We agree with the analysis of the other jurisdictions. In situations where the claim of malpractice sounds in negligence; see Shuster v. Buckley, 5 Conn. App. 473, 478, 500 A.2d 240 (1985); the defense of comparative negligence should be made available. Our own statute dealing with comparative negligence, General Statutes § 52-572h (b), provides that in causes of action based on negligence “[a]ny economic or noneconomic damages allowed shall be diminished in proportion of the percentage of negligence attributable to the person recovering . . . .” We see no basis for distinguishing between actions for legal malpractice and other claims sounding in negligence.

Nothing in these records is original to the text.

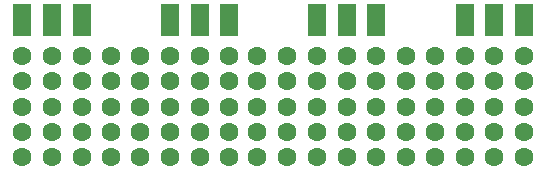
<source format=gts>
G04*
G04 #@! TF.GenerationSoftware,Altium Limited,Altium Designer,22.8.2 (66)*
G04*
G04 Layer_Color=8388736*
%FSLAX42Y42*%
%MOMM*%
G71*
G04*
G04 #@! TF.SameCoordinates,4064A84C-9049-4DCA-B835-74FE37D69973*
G04*
G04*
G04 #@! TF.FilePolarity,Negative*
G04*
G01*
G75*
%ADD11R,1.60X2.70*%
%ADD12C,1.60*%
D11*
X1876Y1332D02*
D03*
X2874D02*
D03*
X2126D02*
D03*
X1626D02*
D03*
X627D02*
D03*
X377D02*
D03*
X877D02*
D03*
X3124D02*
D03*
X3374D02*
D03*
X4123D02*
D03*
X4373D02*
D03*
X4623Y1332D02*
D03*
D12*
X1127Y812D02*
D03*
X377Y1028D02*
D03*
Y812D02*
D03*
Y597D02*
D03*
Y382D02*
D03*
Y166D02*
D03*
X627Y1028D02*
D03*
Y812D02*
D03*
Y597D02*
D03*
Y381D02*
D03*
Y166D02*
D03*
X877Y1028D02*
D03*
Y812D02*
D03*
Y597D02*
D03*
Y381D02*
D03*
Y166D02*
D03*
X1626Y1028D02*
D03*
Y812D02*
D03*
Y597D02*
D03*
Y381D02*
D03*
Y166D02*
D03*
X1876Y1028D02*
D03*
Y812D02*
D03*
Y597D02*
D03*
Y381D02*
D03*
Y166D02*
D03*
X2126Y1028D02*
D03*
Y812D02*
D03*
Y597D02*
D03*
Y381D02*
D03*
Y166D02*
D03*
X2874Y1028D02*
D03*
X2874Y812D02*
D03*
Y597D02*
D03*
Y381D02*
D03*
Y166D02*
D03*
X3124Y1028D02*
D03*
Y812D02*
D03*
Y597D02*
D03*
Y166D02*
D03*
Y381D02*
D03*
X3374Y1028D02*
D03*
Y812D02*
D03*
Y597D02*
D03*
Y381D02*
D03*
Y166D02*
D03*
X4123Y1028D02*
D03*
X4123Y812D02*
D03*
Y597D02*
D03*
Y381D02*
D03*
Y166D02*
D03*
X4373Y1028D02*
D03*
Y812D02*
D03*
Y597D02*
D03*
Y381D02*
D03*
Y166D02*
D03*
X4623Y1028D02*
D03*
Y812D02*
D03*
Y597D02*
D03*
Y381D02*
D03*
Y166D02*
D03*
X1127Y1028D02*
D03*
Y597D02*
D03*
Y381D02*
D03*
Y166D02*
D03*
X1376Y1028D02*
D03*
Y812D02*
D03*
Y597D02*
D03*
Y381D02*
D03*
Y166D02*
D03*
X2363Y1028D02*
D03*
X2619D02*
D03*
Y812D02*
D03*
X2363D02*
D03*
Y597D02*
D03*
X2619D02*
D03*
Y381D02*
D03*
X2363D02*
D03*
Y166D02*
D03*
X2619D02*
D03*
X3624Y1028D02*
D03*
X3873D02*
D03*
Y812D02*
D03*
X3624D02*
D03*
Y597D02*
D03*
X3873D02*
D03*
X3624Y381D02*
D03*
X3873D02*
D03*
X3624Y166D02*
D03*
X3873D02*
D03*
M02*

</source>
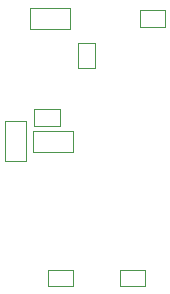
<source format=gbr>
%TF.GenerationSoftware,Altium Limited,Altium Designer,18.1.9 (240)*%
G04 Layer_Color=16711935*
%FSLAX45Y45*%
%MOMM*%
%TF.FileFunction,Other,Mechanical_13*%
%TF.Part,Single*%
G01*
G75*
%TA.AperFunction,NonConductor*%
%ADD39C,0.10000*%
D39*
X1455000Y2400000D02*
Y2540000D01*
X1240000Y2400000D02*
Y2540000D01*
X1455000D01*
X1240000Y2400000D02*
X1455000D01*
X717500Y2262740D02*
X857500D01*
X717500Y2047740D02*
X857500D01*
X717500D02*
Y2262740D01*
X857500Y2047740D02*
Y2262740D01*
X1070000Y200000D02*
Y340000D01*
X1285000Y200000D02*
Y340000D01*
X1070000Y200000D02*
X1285000D01*
X1070000Y340000D02*
X1285000D01*
X462500Y200000D02*
Y340000D01*
X677500Y200000D02*
Y340000D01*
X462500Y200000D02*
X677500D01*
X462500Y340000D02*
X677500D01*
X310000Y2558800D02*
X650000D01*
X310000Y2378800D02*
X650000D01*
Y2558800D01*
X310000Y2378800D02*
Y2558800D01*
X567500Y1560000D02*
Y1700000D01*
X347500Y1560000D02*
Y1700000D01*
X567500D01*
X347500Y1560000D02*
X567500D01*
X332500Y1340000D02*
X672500D01*
X332500Y1520000D02*
X672500D01*
X332500Y1340000D02*
Y1520000D01*
X672500Y1340000D02*
Y1520000D01*
X95100Y1260000D02*
Y1600000D01*
X275100Y1260000D02*
Y1600000D01*
X95100D02*
X275100D01*
X95100Y1260000D02*
X275100D01*
%TF.MD5,ac1d7d779b98b9ad5a84544885a0c124*%
M02*

</source>
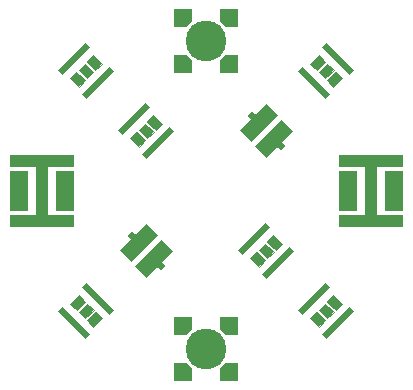
<source format=gtp>
G04 #@! TF.GenerationSoftware,KiCad,Pcbnew,(6.0.7)*
G04 #@! TF.CreationDate,2023-04-22T02:00:50-05:00*
G04 #@! TF.ProjectId,LED_BoardRev2,4c45445f-426f-4617-9264-526576322e6b,rev?*
G04 #@! TF.SameCoordinates,Original*
G04 #@! TF.FileFunction,Paste,Top*
G04 #@! TF.FilePolarity,Positive*
%FSLAX46Y46*%
G04 Gerber Fmt 4.6, Leading zero omitted, Abs format (unit mm)*
G04 Created by KiCad (PCBNEW (6.0.7)) date 2023-04-22 02:00:50*
%MOMM*%
%LPD*%
G01*
G04 APERTURE LIST*
G04 Aperture macros list*
%AMRotRect*
0 Rectangle, with rotation*
0 The origin of the aperture is its center*
0 $1 length*
0 $2 width*
0 $3 Rotation angle, in degrees counterclockwise*
0 Add horizontal line*
21,1,$1,$2,0,0,$3*%
%AMOutline5P*
0 Free polygon, 5 corners , with rotation*
0 The origin of the aperture is its center*
0 number of corners: always 5*
0 $1 to $10 corner X, Y*
0 $11 Rotation angle, in degrees counterclockwise*
0 create outline with 5 corners*
4,1,5,$1,$2,$3,$4,$5,$6,$7,$8,$9,$10,$1,$2,$11*%
%AMOutline6P*
0 Free polygon, 6 corners , with rotation*
0 The origin of the aperture is its center*
0 number of corners: always 6*
0 $1 to $12 corner X, Y*
0 $13 Rotation angle, in degrees counterclockwise*
0 create outline with 6 corners*
4,1,6,$1,$2,$3,$4,$5,$6,$7,$8,$9,$10,$11,$12,$1,$2,$13*%
%AMOutline7P*
0 Free polygon, 7 corners , with rotation*
0 The origin of the aperture is its center*
0 number of corners: always 7*
0 $1 to $14 corner X, Y*
0 $15 Rotation angle, in degrees counterclockwise*
0 create outline with 7 corners*
4,1,7,$1,$2,$3,$4,$5,$6,$7,$8,$9,$10,$11,$12,$13,$14,$1,$2,$15*%
%AMOutline8P*
0 Free polygon, 8 corners , with rotation*
0 The origin of the aperture is its center*
0 number of corners: always 8*
0 $1 to $16 corner X, Y*
0 $17 Rotation angle, in degrees counterclockwise*
0 create outline with 8 corners*
4,1,8,$1,$2,$3,$4,$5,$6,$7,$8,$9,$10,$11,$12,$13,$14,$15,$16,$1,$2,$17*%
%AMFreePoly0*
4,1,13,0.662500,-1.575000,-0.662500,-1.575000,-0.662500,-0.255000,-1.112500,-0.255000,-1.116037,-0.253536,-1.117500,-0.250000,-1.117500,0.250000,-1.116037,0.253536,-1.112500,0.255000,-0.662500,0.255000,-0.662500,1.575000,0.662500,1.575000,0.662500,-1.575000,0.662500,-1.575000,$1*%
%AMFreePoly1*
4,1,13,0.662500,0.255000,1.112500,0.255000,1.116037,0.253536,1.117500,0.250000,1.117500,-0.250000,1.116037,-0.253536,1.112500,-0.255000,0.662500,-0.255000,0.662500,-1.575000,-0.662500,-1.575000,-0.662500,1.575000,0.662500,1.575000,0.662500,0.255000,0.662500,0.255000,$1*%
%AMFreePoly2*
4,1,29,2.703536,3.023536,2.705000,3.020000,2.705000,2.000000,2.703536,1.996464,2.700000,1.995000,0.500000,1.995000,0.500000,-1.995000,2.700000,-1.995000,2.703536,-1.996464,2.705000,-2.000000,2.705000,-3.020000,2.703536,-3.023536,2.700000,-3.025000,-2.700000,-3.025000,-2.703536,-3.023536,-2.705000,-3.020000,-2.705000,-2.000000,-2.703536,-1.996464,-2.700000,-1.995000,-0.500000,-1.995000,
-0.500000,1.995000,-2.700000,1.995000,-2.703536,1.996464,-2.705000,2.000000,-2.705000,3.020000,-2.703536,3.023536,-2.700000,3.025000,2.700000,3.025000,2.703536,3.023536,2.703536,3.023536,$1*%
G04 Aperture macros list end*
%ADD10C,0.010000*%
%ADD11FreePoly0,315.000000*%
%ADD12FreePoly1,315.000000*%
%ADD13R,1.550000X3.400000*%
%ADD14FreePoly2,180.000000*%
%ADD15RotRect,3.300000X0.500000X315.000000*%
%ADD16RotRect,3.300000X0.500000X225.000000*%
%ADD17Outline5P,-0.735000X0.735000X0.735000X0.735000X0.735000X-0.335000X0.335000X-0.735000X-0.735000X-0.735000X90.000000*%
%ADD18Outline5P,-0.735000X0.735000X0.735000X0.735000X0.735000X-0.735000X-0.335000X-0.735000X-0.735000X-0.335000X90.000000*%
%ADD19Outline5P,-0.735000X0.735000X0.335000X0.735000X0.735000X0.335000X0.735000X-0.735000X-0.735000X-0.735000X90.000000*%
%ADD20Outline5P,-0.735000X0.335000X-0.335000X0.735000X0.735000X0.735000X0.735000X-0.735000X-0.735000X-0.735000X90.000000*%
%ADD21C,3.450000*%
%ADD22RotRect,3.300000X0.500000X135.000000*%
%ADD23FreePoly0,135.000000*%
%ADD24FreePoly1,135.000000*%
%ADD25RotRect,3.300000X0.500000X45.000000*%
%ADD26FreePoly2,0.000000*%
G04 APERTURE END LIST*
G36*
X128330310Y-119994234D02*
G01*
X127615183Y-120709361D01*
X127086027Y-120180205D01*
X127801154Y-119465078D01*
X128330310Y-119994234D01*
G37*
D10*
X128330310Y-119994234D02*
X127615183Y-120709361D01*
X127086027Y-120180205D01*
X127801154Y-119465078D01*
X128330310Y-119994234D01*
G36*
X126915754Y-118580363D02*
G01*
X126200969Y-119295147D01*
X125668992Y-118763170D01*
X126383776Y-118048385D01*
X126915754Y-118580363D01*
G37*
X126915754Y-118580363D02*
X126200969Y-119295147D01*
X125668992Y-118763170D01*
X126383776Y-118048385D01*
X126915754Y-118580363D01*
G36*
X127622600Y-119287730D02*
G01*
X126908076Y-120002254D01*
X126377489Y-119471666D01*
X127092013Y-118757142D01*
X127622600Y-119287730D01*
G37*
X127622600Y-119287730D02*
X126908076Y-120002254D01*
X126377489Y-119471666D01*
X127092013Y-118757142D01*
X127622600Y-119287730D01*
G36*
X142862858Y-114392013D02*
G01*
X142332270Y-114922600D01*
X141617746Y-114208076D01*
X142148334Y-113677489D01*
X142862858Y-114392013D01*
G37*
X142862858Y-114392013D02*
X142332270Y-114922600D01*
X141617746Y-114208076D01*
X142148334Y-113677489D01*
X142862858Y-114392013D01*
G36*
X142154922Y-115101154D02*
G01*
X141625766Y-115630310D01*
X140910639Y-114915183D01*
X141439795Y-114386027D01*
X142154922Y-115101154D01*
G37*
X142154922Y-115101154D02*
X141625766Y-115630310D01*
X140910639Y-114915183D01*
X141439795Y-114386027D01*
X142154922Y-115101154D01*
G36*
X143571615Y-113683776D02*
G01*
X143039637Y-114215754D01*
X142324853Y-113500969D01*
X142856830Y-112968992D01*
X143571615Y-113683776D01*
G37*
X143571615Y-113683776D02*
X143039637Y-114215754D01*
X142324853Y-113500969D01*
X142856830Y-112968992D01*
X143571615Y-113683776D01*
G36*
X126888871Y-99861154D02*
G01*
X126359715Y-100390310D01*
X125644588Y-99675183D01*
X126173744Y-99146027D01*
X126888871Y-99861154D01*
G37*
X126888871Y-99861154D02*
X126359715Y-100390310D01*
X125644588Y-99675183D01*
X126173744Y-99146027D01*
X126888871Y-99861154D01*
G36*
X127596807Y-99152013D02*
G01*
X127066219Y-99682600D01*
X126351695Y-98968076D01*
X126882283Y-98437489D01*
X127596807Y-99152013D01*
G37*
X127596807Y-99152013D02*
X127066219Y-99682600D01*
X126351695Y-98968076D01*
X126882283Y-98437489D01*
X127596807Y-99152013D01*
G36*
X128305564Y-98443776D02*
G01*
X127773586Y-98975754D01*
X127058802Y-98260969D01*
X127590779Y-97728992D01*
X128305564Y-98443776D01*
G37*
X128305564Y-98443776D02*
X127773586Y-98975754D01*
X127058802Y-98260969D01*
X127590779Y-97728992D01*
X128305564Y-98443776D01*
G36*
X147233973Y-98259795D02*
G01*
X146518846Y-98974922D01*
X145989690Y-98445766D01*
X146704817Y-97730639D01*
X147233973Y-98259795D01*
G37*
X147233973Y-98259795D02*
X146518846Y-98974922D01*
X145989690Y-98445766D01*
X146704817Y-97730639D01*
X147233973Y-98259795D01*
G36*
X147942511Y-98968334D02*
G01*
X147227987Y-99682858D01*
X146697400Y-99152270D01*
X147411924Y-98437746D01*
X147942511Y-98968334D01*
G37*
X147942511Y-98968334D02*
X147227987Y-99682858D01*
X146697400Y-99152270D01*
X147411924Y-98437746D01*
X147942511Y-98968334D01*
G36*
X148651008Y-99676830D02*
G01*
X147936224Y-100391615D01*
X147404246Y-99859637D01*
X148119031Y-99144853D01*
X148651008Y-99676830D01*
G37*
X148651008Y-99676830D02*
X147936224Y-100391615D01*
X147404246Y-99859637D01*
X148119031Y-99144853D01*
X148651008Y-99676830D01*
G36*
X132702367Y-104231924D02*
G01*
X132171779Y-104762511D01*
X131457255Y-104047987D01*
X131987843Y-103517400D01*
X132702367Y-104231924D01*
G37*
X132702367Y-104231924D02*
X132171779Y-104762511D01*
X131457255Y-104047987D01*
X131987843Y-103517400D01*
X132702367Y-104231924D01*
G36*
X133409474Y-103524817D02*
G01*
X132880318Y-104053973D01*
X132165191Y-103338846D01*
X132694347Y-102809690D01*
X133409474Y-103524817D01*
G37*
X133409474Y-103524817D02*
X132880318Y-104053973D01*
X132165191Y-103338846D01*
X132694347Y-102809690D01*
X133409474Y-103524817D01*
G36*
X131995260Y-104939031D02*
G01*
X131463283Y-105471008D01*
X130748498Y-104756224D01*
X131280476Y-104224246D01*
X131995260Y-104939031D01*
G37*
X131995260Y-104939031D02*
X131463283Y-105471008D01*
X130748498Y-104756224D01*
X131280476Y-104224246D01*
X131995260Y-104939031D01*
G36*
X148649361Y-118764817D02*
G01*
X148120205Y-119293973D01*
X147405078Y-118578846D01*
X147934234Y-118049690D01*
X148649361Y-118764817D01*
G37*
X148649361Y-118764817D02*
X148120205Y-119293973D01*
X147405078Y-118578846D01*
X147934234Y-118049690D01*
X148649361Y-118764817D01*
G36*
X147942254Y-119471924D02*
G01*
X147411666Y-120002511D01*
X146697142Y-119287987D01*
X147227730Y-118757400D01*
X147942254Y-119471924D01*
G37*
X147942254Y-119471924D02*
X147411666Y-120002511D01*
X146697142Y-119287987D01*
X147227730Y-118757400D01*
X147942254Y-119471924D01*
G36*
X147235147Y-120179031D02*
G01*
X146703170Y-120711008D01*
X145988385Y-119996224D01*
X146520363Y-119464246D01*
X147235147Y-120179031D01*
G37*
X147235147Y-120179031D02*
X146703170Y-120711008D01*
X145988385Y-119996224D01*
X146520363Y-119464246D01*
X147235147Y-120179031D01*
D11*
X131434765Y-113654765D03*
D12*
X132725235Y-114945235D03*
D13*
X125165800Y-109220000D03*
X121315800Y-109220000D03*
D14*
X123240800Y-109220000D03*
D15*
X127989949Y-118390051D03*
X126010051Y-120369949D03*
D16*
X143229949Y-115289949D03*
X141250051Y-113310051D03*
D17*
X135191000Y-124549400D03*
D18*
X135191000Y-120611400D03*
D19*
X139129000Y-124549400D03*
D20*
X139129000Y-120611400D03*
D21*
X137160000Y-122580400D03*
D16*
X127963898Y-100049949D03*
X125984000Y-98070051D03*
D22*
X146330051Y-100049949D03*
X148309949Y-98070051D03*
D23*
X142885235Y-104785235D03*
D24*
X141594765Y-103494765D03*
D25*
X131090164Y-103150051D03*
X133070062Y-105129949D03*
X146330051Y-118390051D03*
X148309949Y-120369949D03*
D18*
X135191000Y-94551000D03*
D17*
X135191000Y-98489000D03*
D19*
X139129000Y-98489000D03*
D20*
X139129000Y-94551000D03*
D21*
X137160000Y-96520000D03*
D13*
X149205000Y-109220000D03*
X153055000Y-109220000D03*
D26*
X151130000Y-109220000D03*
M02*

</source>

We must now determine whether there was sufficient evidence in this particular case to support the submission of the defense of comparative negligence to the jury. We find that there was.

In their complaint, the plaintiffs alleged that the defendants were negligent in several respects. Specifically, the plaintiffs alleged (1) that the defendants failed to conduct an adequate investigation of the buyers, and (2) that the defendants failed to inform the plaintiffs that they should not have gone through with the deal because there was inadequate security. At trial, the plaintiffs produced expert testimony that, indeed, the defendants had been negligent in those respects.

The defendants produced evidence, however, that they had not agreed to conduct an investigation of the buyers. Gracey testified that it was the plaintiffs’ responsibility to conduct the investigation of the buyers. Gracey further testified that any obligations he might have had in this area were satisfied when he informed the plaintiffs that if he were in their position he would do a more thorough check on the buyers.

The evidence produced by the defendants raised questions about the scope of the attorney-client relationship. An attorney-client relationship is established when the advice and assistance of the attorney is sought and received in matters pertinent to his profession. 7 Am. Jur. 2d, Attorneys at Law § 118. Once the relationship is established, the attorney “is bound to discharge his duties to his client with the strictest fidelity, to observe the highest and utmost good faith towards him, and to inform his client promptly of any known information important to him.” Id., § 120; Gay v. Heller, 252 F.2d 313 (5th Cir. 1958). It is axiomatic, however, that the duty of the attorney to act does not extend to the business of the client in general. Erickson v. Civic Plaza Nat. Bank, 422 S.W.2d 373 (1967). The obligation of the attorney is to provide the service for which he was hired. 7 Am. Jur. 2d, Attorneys at Law § 129.

In this case, the defendants testified that they were not engaged to conduct an investigation of the buyers. Although the plaintiffs disputed the extent of the representation, there was sufficient evidence to present to the jury the question of what the attorneys’ obligations were. R. Mallen & V. Levit, supra, § 659 (the scope of the attorney’s duty is a question of fact for the jury to determine). If the attorneys’ obligations did not include conducting an investigation of the buyers, then the attorneys could not have been negligent in that respect. The plaintiffs, then, would have been responsible for conducting the investigation, and it would have been their negligence in conducting that investigation which would have been partly responsible for the losses they incurred. At the same time, the jury could reasonably have found that the defendants were negligent in not telling the plaintiffs not to go through with the deal without more security. Accordingly, this is a situation in which both parties could have been found negligent in some respect and, therefore, the court did not err in instructing the jury on comparative negligence.

IV

The final claim of error relates solely to the plaintiff Raymond Somma. Raymond Somma claims that because the defendants did not allege the existence of an agency relationship between Edward and himself and because he was not involved in the hiring of the defendants, he could not have been held to have been comparatively negligent.

We find, however, that the issue of agency is not pertinent to this case. In their special defense, the defendants allege that both plaintiffs were negligent in failing to conduct an adequate investigation of the buyer, and it was on this theory that the case was tried to the jury. The court instructed the jury in accordance with the defendants’ allegations and the jury returned a general verdict finding the plaintiffs comparatively negligent. Accordingly, we find that the defendants had no obligation to plead the existence of an agency. See Practice Book § 109.

There is no error.

In this opinion the other judges concurred.